Access to Medicines Index highlights role of collaboration in stimulating R&D

Malaria among five diseases demonstrating success of research collaborations

21 Nov 2018

The 2018 Access to Medicine Index launched this week highlights the importance of collaboration in stimulating priority research and development,1 as exemplified in the areas of malaria among four other diseases.

The report states: ‘The pipelines for HIV/AIDS, malaria, tuberculosis, leishmaniasis and Chagas disease show that the combination of (1) prioritising gaps, (2) donor funding and (3) research collaboration can be successful in engaging pharmaceutical companies in priority R&D.’

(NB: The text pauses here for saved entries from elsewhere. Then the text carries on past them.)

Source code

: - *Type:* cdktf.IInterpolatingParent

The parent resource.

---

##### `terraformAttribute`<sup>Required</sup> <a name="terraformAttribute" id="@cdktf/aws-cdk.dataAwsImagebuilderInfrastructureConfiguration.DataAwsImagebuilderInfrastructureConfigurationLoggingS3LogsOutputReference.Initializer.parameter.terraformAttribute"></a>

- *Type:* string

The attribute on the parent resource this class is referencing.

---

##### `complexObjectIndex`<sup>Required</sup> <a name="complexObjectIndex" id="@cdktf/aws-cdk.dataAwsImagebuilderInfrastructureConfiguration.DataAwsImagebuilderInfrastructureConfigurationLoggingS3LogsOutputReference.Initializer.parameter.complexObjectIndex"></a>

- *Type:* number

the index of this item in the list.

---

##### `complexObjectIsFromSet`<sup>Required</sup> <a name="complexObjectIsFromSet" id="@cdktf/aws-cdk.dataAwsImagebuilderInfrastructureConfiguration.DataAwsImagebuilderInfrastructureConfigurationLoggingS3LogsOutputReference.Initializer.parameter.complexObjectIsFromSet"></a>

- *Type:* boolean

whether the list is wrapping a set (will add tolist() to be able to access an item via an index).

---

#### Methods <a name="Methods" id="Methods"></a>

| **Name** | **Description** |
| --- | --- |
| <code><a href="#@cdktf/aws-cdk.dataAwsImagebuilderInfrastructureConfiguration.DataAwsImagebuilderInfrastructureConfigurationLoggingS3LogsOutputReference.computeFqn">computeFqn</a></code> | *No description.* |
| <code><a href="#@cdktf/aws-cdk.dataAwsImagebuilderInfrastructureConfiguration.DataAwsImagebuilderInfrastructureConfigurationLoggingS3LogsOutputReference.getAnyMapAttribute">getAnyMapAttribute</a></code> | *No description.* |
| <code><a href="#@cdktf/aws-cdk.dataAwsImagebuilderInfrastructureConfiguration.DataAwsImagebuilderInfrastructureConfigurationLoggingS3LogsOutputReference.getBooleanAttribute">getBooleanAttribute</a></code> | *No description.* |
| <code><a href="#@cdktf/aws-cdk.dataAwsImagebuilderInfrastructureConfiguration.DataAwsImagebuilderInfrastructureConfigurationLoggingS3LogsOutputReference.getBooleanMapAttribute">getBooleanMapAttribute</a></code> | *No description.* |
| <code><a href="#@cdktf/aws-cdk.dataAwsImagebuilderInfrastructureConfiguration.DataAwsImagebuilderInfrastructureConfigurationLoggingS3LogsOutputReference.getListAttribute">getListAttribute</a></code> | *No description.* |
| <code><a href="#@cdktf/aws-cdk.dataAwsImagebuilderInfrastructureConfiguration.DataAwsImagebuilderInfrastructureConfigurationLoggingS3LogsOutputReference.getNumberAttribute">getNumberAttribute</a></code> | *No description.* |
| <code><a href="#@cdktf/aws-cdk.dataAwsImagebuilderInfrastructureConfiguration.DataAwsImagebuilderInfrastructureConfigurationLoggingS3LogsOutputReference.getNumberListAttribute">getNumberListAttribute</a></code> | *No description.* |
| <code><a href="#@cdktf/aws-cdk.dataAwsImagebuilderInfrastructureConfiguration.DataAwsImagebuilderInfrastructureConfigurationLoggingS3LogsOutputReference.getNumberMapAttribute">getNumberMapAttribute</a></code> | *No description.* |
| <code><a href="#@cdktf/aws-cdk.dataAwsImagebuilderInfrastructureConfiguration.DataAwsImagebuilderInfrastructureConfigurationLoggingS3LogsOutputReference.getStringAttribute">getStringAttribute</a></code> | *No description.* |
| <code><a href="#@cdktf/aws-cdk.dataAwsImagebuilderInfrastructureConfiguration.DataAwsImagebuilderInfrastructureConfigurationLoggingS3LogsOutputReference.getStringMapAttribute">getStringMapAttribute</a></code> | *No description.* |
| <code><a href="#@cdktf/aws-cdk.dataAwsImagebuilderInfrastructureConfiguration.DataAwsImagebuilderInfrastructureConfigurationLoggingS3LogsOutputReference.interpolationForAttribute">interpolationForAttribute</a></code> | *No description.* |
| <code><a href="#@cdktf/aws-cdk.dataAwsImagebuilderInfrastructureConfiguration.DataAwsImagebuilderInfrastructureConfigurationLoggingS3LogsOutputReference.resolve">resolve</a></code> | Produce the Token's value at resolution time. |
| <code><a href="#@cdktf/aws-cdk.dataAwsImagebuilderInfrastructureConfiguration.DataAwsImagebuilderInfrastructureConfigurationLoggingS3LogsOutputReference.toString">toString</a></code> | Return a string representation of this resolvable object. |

The Index reports that every year, more than six million people in low- to middle-income countries die because the vaccines, medicines and diagnostic tests that they need are either ineffective or do not exist. The 2018 Index analysed how 20 of the world's largest pharmaceutical companies are addressing access to medicines in 106 countries for 77 diseases, conditions and pathogens. The report finds the pharmaceutical industry continues to mature in its approach to access to medicines, with models for good practice in areas such as planning and licensing for access.

GSK remains in first position, as Novartis moves up into second ahead of Johnson & Johnson and Merck KGaA. Meanwhile, Takeda made the largest gains in 2018, jumping ten places to fifth. Together with Sanofi, these companies are developing 63% of urgently needed medicines.

“The Access to Medicines Index is a vital resource, shining a light on what is and isn’t working in R&D and access to medicines in the field of priority diseases,” said David Reddy, CEO of MMV. “I am delighted to see malaria exemplified among the successful collaborations, and so many of MMV’s pharma partners listed in the top 20. It’s clear that partnerships are the way forward to stimulate research for diseases that afflict people in low- and middle-income countries. With the latest World Malaria Report highlighting a levelling-off in the pace of progress,  it’s also clear that we must not let up on these efforts for malaria, as for other priority diseases, until we have the tools to bring the burden down to zero.”  


1. Priority R&D is conducted for specific medicines, vaccines, diagnostic tests or other products needed as a priority by people living in low- and middle-in-come countries, as identified by the global health community.